TO DO.
Read through the listing, and wherever a line holds the word "classroom", return it.

EXERCISE DATA.
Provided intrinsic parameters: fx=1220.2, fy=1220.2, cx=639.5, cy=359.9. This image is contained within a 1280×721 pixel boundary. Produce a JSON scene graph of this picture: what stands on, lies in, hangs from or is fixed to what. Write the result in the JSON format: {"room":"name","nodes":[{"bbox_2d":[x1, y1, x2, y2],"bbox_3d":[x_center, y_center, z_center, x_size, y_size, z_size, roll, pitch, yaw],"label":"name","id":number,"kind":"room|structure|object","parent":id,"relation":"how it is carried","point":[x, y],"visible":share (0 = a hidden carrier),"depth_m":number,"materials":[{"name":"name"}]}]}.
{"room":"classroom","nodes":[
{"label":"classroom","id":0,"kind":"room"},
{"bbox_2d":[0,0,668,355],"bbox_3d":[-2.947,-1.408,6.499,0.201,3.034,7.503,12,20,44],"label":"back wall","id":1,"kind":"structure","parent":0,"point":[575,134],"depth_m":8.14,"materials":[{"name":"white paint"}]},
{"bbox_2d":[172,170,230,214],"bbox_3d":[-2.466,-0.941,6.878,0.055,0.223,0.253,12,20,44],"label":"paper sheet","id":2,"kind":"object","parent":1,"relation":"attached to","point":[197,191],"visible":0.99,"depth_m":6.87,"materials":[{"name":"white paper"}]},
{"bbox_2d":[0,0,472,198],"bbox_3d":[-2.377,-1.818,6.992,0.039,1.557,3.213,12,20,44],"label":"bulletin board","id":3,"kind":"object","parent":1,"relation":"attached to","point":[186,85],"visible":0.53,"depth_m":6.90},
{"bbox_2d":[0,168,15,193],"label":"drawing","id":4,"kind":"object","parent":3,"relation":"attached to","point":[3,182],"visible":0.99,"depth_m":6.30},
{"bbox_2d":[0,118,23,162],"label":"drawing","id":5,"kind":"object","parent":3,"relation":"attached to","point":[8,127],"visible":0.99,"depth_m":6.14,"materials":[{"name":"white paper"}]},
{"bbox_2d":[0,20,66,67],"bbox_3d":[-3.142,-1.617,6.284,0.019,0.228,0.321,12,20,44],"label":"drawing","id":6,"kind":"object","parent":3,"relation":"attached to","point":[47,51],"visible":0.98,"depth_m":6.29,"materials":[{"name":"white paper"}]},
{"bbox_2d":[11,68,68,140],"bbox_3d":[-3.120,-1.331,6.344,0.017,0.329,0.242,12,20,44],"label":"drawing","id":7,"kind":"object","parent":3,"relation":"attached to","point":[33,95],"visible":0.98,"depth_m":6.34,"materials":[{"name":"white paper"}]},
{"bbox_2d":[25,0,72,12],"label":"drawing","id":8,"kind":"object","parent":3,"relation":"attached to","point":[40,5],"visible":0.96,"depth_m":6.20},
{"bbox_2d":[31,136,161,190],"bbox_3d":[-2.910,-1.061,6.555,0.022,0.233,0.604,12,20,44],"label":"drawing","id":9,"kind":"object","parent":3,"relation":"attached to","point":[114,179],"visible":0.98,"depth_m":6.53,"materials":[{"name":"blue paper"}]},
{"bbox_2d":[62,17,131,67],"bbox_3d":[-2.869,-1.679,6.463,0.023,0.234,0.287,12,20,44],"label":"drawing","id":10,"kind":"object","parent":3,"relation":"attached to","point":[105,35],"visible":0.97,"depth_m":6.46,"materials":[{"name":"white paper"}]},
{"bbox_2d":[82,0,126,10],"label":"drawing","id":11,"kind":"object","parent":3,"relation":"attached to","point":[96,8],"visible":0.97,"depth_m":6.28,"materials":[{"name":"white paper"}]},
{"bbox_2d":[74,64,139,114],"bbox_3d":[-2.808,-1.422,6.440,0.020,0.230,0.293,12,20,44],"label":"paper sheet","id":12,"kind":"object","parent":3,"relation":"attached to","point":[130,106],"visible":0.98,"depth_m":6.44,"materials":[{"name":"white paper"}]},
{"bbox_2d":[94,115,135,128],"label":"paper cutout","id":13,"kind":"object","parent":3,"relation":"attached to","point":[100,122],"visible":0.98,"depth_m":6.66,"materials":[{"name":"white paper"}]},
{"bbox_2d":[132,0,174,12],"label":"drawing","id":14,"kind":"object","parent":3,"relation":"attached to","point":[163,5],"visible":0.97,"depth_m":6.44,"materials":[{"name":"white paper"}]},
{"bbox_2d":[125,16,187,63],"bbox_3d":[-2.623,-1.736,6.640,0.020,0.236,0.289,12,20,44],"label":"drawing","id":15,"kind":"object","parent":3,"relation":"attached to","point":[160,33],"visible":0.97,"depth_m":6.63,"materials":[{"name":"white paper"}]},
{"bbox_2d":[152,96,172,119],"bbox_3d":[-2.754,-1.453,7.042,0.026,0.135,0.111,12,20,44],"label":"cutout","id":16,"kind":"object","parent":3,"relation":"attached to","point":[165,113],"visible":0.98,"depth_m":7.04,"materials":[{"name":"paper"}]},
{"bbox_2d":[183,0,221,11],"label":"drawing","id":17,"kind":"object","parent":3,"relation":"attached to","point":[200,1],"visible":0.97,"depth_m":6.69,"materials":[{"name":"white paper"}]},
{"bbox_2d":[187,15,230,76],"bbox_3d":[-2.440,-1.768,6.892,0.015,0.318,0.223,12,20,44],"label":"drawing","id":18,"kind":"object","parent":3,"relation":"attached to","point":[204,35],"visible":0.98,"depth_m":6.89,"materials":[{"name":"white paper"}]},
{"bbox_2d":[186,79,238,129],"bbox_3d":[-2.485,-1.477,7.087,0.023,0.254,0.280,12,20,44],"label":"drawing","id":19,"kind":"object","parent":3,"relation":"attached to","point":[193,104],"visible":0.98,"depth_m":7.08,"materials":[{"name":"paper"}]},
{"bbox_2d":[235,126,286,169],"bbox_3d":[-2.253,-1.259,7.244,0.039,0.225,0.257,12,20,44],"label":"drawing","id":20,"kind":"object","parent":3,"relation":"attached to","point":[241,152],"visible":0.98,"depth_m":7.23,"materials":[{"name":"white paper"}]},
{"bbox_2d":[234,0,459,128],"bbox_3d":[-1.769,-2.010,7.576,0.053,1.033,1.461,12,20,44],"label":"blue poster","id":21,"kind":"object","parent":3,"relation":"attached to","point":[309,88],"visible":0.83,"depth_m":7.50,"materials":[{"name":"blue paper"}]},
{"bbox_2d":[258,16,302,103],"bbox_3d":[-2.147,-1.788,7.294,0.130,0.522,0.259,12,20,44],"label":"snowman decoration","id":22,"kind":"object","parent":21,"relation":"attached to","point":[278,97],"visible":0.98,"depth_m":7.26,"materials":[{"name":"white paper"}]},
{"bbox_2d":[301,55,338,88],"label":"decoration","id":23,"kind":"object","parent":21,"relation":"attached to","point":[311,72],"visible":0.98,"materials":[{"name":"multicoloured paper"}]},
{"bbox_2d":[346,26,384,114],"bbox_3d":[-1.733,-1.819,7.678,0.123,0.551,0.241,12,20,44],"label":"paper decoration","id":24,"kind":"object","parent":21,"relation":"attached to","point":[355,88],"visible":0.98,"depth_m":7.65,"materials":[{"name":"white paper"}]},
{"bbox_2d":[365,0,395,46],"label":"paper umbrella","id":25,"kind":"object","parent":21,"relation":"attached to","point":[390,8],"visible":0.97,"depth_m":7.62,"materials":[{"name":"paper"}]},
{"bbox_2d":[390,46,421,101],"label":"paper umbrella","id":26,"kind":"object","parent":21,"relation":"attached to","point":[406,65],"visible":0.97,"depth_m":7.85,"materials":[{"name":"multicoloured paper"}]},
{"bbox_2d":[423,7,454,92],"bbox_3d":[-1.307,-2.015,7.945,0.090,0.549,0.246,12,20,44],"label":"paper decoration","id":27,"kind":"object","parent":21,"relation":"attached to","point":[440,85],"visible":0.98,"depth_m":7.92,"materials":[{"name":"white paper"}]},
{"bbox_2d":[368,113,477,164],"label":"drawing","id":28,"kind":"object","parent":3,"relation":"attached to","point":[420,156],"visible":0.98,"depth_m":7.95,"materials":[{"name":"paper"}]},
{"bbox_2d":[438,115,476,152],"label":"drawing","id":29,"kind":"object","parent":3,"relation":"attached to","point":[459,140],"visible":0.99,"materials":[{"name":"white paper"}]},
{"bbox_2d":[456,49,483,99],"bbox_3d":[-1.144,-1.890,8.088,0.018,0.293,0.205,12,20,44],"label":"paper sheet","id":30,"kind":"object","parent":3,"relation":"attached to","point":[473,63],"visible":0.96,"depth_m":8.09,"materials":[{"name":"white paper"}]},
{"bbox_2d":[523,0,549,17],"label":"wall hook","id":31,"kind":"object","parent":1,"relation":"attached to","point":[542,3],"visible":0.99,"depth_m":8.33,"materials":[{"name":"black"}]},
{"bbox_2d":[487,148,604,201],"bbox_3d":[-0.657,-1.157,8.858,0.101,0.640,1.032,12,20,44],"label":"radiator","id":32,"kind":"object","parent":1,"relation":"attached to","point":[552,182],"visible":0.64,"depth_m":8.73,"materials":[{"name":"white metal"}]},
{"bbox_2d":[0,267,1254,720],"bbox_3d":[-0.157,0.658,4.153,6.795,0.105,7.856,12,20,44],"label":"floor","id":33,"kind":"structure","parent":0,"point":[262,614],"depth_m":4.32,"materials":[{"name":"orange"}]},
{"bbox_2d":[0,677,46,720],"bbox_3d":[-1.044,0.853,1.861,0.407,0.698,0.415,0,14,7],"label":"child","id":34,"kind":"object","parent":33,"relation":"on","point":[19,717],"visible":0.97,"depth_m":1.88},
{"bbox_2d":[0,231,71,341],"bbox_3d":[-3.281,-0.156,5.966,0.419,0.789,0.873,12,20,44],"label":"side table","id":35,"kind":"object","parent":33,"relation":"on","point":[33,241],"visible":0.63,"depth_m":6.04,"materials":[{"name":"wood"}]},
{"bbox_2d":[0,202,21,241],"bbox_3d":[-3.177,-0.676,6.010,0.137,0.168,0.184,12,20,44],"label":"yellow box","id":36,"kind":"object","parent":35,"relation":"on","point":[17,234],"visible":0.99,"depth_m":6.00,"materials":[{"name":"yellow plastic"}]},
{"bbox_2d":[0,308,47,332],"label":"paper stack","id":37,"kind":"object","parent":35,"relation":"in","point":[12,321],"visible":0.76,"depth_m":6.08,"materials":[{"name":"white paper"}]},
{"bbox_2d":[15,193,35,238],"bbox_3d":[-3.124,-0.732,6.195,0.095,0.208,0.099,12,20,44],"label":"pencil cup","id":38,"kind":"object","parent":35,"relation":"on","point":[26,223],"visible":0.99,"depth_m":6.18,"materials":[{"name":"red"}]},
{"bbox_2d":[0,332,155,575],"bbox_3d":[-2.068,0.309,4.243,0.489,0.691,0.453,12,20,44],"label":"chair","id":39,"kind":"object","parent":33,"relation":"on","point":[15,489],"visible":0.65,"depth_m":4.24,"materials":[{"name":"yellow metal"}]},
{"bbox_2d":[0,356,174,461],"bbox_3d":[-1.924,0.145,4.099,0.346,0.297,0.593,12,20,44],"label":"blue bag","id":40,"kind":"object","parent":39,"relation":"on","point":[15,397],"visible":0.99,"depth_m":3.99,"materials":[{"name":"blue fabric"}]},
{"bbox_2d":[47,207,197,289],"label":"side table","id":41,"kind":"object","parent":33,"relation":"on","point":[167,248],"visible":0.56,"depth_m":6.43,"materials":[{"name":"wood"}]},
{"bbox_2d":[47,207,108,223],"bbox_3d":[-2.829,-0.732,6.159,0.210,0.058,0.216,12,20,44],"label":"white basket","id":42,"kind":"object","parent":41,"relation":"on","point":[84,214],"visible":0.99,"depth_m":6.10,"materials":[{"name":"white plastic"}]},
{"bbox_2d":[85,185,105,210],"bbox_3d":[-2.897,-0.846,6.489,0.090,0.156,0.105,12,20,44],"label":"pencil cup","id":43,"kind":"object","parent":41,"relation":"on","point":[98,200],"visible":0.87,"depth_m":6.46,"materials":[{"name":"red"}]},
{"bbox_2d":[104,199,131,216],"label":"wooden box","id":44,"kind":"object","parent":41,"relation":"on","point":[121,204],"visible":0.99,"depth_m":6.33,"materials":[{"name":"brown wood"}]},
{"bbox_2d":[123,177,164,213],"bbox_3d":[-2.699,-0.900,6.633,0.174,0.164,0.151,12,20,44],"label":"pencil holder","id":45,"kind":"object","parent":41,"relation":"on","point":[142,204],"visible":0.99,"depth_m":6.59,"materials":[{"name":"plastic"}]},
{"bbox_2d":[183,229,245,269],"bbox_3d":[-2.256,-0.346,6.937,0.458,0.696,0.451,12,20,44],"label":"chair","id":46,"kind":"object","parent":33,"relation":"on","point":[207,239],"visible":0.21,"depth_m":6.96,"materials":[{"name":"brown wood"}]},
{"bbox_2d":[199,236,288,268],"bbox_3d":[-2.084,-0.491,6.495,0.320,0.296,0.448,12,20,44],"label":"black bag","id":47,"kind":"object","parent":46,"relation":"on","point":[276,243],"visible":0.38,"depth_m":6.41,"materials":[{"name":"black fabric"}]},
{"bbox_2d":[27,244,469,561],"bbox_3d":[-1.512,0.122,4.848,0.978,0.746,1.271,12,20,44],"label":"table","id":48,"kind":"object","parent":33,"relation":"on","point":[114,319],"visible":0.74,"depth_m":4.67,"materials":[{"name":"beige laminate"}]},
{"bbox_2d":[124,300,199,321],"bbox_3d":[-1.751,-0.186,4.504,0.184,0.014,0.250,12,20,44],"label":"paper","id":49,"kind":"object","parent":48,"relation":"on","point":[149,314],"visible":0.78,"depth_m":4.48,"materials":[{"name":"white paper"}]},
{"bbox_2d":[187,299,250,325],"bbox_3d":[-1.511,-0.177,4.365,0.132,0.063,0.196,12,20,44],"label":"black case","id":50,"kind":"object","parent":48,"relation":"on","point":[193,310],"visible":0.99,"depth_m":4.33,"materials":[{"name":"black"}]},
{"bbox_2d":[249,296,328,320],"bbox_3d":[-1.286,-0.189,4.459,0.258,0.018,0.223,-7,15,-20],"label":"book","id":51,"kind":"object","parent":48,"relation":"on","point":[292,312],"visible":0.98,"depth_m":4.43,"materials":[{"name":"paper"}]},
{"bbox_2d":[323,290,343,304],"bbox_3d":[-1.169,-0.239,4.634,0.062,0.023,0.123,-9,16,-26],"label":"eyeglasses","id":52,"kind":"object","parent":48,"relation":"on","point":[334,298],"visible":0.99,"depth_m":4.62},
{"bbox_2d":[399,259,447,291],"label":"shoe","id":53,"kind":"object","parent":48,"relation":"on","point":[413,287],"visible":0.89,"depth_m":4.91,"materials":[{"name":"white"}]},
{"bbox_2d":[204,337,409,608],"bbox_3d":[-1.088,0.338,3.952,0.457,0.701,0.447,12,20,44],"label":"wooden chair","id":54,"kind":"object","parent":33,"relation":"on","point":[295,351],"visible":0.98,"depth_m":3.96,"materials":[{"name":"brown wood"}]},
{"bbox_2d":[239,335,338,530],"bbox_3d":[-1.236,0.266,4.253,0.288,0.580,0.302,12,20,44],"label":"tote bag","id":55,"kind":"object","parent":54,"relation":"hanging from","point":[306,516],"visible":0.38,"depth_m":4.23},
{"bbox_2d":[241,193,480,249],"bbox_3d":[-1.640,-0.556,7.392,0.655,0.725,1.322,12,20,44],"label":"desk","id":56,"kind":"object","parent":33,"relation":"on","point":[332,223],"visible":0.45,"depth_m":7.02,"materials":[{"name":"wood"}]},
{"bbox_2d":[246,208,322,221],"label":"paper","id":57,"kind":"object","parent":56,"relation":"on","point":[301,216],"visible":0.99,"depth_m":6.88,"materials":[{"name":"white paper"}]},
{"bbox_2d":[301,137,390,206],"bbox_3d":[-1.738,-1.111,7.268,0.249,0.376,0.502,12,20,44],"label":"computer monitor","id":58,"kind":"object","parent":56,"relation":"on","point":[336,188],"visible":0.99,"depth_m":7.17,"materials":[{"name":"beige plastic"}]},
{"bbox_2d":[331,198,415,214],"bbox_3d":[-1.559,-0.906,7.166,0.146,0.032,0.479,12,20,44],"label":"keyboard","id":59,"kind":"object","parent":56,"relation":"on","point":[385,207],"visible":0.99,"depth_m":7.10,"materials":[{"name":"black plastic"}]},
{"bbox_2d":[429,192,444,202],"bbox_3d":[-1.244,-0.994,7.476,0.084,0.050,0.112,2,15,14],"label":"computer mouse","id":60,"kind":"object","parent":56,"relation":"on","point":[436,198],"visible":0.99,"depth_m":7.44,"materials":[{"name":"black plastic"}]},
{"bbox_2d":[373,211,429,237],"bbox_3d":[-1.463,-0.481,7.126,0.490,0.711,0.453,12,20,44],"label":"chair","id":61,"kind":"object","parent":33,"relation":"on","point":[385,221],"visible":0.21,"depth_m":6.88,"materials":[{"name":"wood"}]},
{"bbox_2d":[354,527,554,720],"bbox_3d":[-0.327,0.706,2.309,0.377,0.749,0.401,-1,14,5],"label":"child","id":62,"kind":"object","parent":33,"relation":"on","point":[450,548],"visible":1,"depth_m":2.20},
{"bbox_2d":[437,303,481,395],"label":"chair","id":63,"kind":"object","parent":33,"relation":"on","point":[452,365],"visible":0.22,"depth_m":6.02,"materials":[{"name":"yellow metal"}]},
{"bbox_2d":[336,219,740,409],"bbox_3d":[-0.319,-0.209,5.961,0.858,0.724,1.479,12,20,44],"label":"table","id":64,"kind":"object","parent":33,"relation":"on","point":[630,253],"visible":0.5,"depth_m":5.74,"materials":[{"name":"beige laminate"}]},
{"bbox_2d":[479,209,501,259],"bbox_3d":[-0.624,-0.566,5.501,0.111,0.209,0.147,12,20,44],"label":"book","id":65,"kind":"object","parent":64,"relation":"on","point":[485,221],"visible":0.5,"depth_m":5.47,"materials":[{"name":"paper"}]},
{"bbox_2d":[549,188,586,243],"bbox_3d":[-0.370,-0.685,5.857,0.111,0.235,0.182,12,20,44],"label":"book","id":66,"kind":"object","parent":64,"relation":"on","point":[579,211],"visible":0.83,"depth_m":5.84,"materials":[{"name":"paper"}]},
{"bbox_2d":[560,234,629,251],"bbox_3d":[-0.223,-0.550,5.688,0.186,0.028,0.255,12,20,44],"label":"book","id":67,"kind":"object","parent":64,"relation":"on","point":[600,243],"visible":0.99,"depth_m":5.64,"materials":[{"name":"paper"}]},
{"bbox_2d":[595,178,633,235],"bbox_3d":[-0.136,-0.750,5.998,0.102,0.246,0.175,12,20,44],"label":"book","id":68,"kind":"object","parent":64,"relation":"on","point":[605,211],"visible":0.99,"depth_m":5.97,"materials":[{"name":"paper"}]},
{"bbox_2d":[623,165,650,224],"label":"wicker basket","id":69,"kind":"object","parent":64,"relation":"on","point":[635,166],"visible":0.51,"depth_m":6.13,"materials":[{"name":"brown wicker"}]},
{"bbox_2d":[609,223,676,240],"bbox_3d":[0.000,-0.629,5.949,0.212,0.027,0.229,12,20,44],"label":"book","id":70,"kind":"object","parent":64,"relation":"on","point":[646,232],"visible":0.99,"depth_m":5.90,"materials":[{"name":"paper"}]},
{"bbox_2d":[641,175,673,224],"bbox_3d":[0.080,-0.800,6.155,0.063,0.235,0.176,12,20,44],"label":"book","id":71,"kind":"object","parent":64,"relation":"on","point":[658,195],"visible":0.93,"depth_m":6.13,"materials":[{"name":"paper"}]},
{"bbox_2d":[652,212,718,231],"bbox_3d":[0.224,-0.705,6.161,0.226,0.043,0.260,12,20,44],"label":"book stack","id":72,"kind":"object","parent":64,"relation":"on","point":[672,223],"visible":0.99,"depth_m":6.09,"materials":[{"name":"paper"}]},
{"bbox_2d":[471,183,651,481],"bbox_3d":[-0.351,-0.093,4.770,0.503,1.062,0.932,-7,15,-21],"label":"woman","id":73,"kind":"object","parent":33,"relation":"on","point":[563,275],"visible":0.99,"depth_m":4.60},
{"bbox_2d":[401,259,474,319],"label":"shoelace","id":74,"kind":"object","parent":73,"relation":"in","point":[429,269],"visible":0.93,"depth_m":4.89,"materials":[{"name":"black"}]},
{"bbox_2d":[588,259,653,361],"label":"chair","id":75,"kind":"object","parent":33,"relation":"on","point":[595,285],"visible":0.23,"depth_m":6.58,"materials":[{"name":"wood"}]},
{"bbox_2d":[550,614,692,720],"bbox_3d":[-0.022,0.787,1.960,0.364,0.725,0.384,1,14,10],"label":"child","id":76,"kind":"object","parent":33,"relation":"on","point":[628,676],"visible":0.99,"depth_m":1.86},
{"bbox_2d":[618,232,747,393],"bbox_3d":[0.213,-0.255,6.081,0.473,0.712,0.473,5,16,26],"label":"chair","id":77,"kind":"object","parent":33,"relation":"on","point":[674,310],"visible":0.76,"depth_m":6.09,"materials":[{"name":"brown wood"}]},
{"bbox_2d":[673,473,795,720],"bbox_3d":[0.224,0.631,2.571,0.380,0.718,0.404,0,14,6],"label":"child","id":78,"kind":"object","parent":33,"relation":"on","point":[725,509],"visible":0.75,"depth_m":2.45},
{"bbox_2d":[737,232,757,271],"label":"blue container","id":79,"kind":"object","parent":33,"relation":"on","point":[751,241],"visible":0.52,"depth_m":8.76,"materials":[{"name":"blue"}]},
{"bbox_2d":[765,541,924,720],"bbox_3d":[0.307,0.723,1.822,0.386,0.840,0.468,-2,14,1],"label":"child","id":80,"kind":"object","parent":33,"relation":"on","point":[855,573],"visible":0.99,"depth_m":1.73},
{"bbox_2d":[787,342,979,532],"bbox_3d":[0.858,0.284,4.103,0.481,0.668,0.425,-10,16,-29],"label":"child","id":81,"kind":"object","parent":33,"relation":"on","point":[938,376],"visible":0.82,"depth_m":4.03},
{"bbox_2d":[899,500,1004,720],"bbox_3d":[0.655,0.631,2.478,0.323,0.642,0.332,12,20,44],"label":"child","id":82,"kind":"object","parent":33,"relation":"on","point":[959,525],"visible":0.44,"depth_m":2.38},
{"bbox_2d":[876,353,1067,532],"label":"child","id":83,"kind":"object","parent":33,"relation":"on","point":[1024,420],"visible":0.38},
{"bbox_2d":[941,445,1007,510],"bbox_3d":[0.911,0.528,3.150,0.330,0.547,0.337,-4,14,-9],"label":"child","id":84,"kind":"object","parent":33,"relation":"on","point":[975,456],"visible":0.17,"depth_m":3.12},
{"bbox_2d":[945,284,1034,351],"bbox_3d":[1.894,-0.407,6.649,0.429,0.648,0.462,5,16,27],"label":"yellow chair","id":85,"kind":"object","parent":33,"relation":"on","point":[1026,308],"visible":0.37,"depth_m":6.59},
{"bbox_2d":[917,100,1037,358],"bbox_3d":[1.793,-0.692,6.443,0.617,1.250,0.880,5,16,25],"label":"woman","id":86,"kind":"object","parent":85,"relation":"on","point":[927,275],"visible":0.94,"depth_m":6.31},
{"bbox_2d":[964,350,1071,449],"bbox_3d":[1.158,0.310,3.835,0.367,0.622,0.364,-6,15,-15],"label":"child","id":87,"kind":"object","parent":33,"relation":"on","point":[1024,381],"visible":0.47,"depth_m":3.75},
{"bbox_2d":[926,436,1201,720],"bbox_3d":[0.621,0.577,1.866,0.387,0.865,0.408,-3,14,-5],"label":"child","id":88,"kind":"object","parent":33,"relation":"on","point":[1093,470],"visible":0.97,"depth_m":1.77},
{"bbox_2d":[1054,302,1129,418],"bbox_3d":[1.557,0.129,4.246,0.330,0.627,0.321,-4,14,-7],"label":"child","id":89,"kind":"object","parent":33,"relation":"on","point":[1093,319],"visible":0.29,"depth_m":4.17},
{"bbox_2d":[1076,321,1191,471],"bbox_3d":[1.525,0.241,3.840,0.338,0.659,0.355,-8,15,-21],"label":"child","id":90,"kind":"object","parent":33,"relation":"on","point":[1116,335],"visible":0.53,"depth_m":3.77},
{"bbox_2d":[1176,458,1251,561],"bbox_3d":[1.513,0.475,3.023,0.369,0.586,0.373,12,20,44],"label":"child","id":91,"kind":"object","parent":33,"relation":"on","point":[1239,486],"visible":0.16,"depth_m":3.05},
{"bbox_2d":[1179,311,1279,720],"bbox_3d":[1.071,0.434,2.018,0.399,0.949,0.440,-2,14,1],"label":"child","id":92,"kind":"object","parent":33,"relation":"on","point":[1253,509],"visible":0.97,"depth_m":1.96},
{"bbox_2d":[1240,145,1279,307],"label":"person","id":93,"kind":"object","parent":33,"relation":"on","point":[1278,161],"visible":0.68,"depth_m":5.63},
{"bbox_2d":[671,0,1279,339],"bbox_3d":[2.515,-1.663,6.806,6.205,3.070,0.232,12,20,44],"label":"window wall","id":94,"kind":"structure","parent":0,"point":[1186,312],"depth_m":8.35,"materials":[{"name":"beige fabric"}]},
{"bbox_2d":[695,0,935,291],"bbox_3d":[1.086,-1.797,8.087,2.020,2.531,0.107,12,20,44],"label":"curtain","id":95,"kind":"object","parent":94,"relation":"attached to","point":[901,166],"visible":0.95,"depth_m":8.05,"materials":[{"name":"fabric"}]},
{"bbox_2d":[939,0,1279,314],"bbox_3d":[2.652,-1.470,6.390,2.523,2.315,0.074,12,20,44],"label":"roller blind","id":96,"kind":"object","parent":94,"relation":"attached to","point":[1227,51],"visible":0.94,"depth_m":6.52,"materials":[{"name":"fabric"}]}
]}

RESPONSE TO THIS TASK.
{"room":"classroom","nodes":[
{"label":"classroom","id":0,"kind":"room"},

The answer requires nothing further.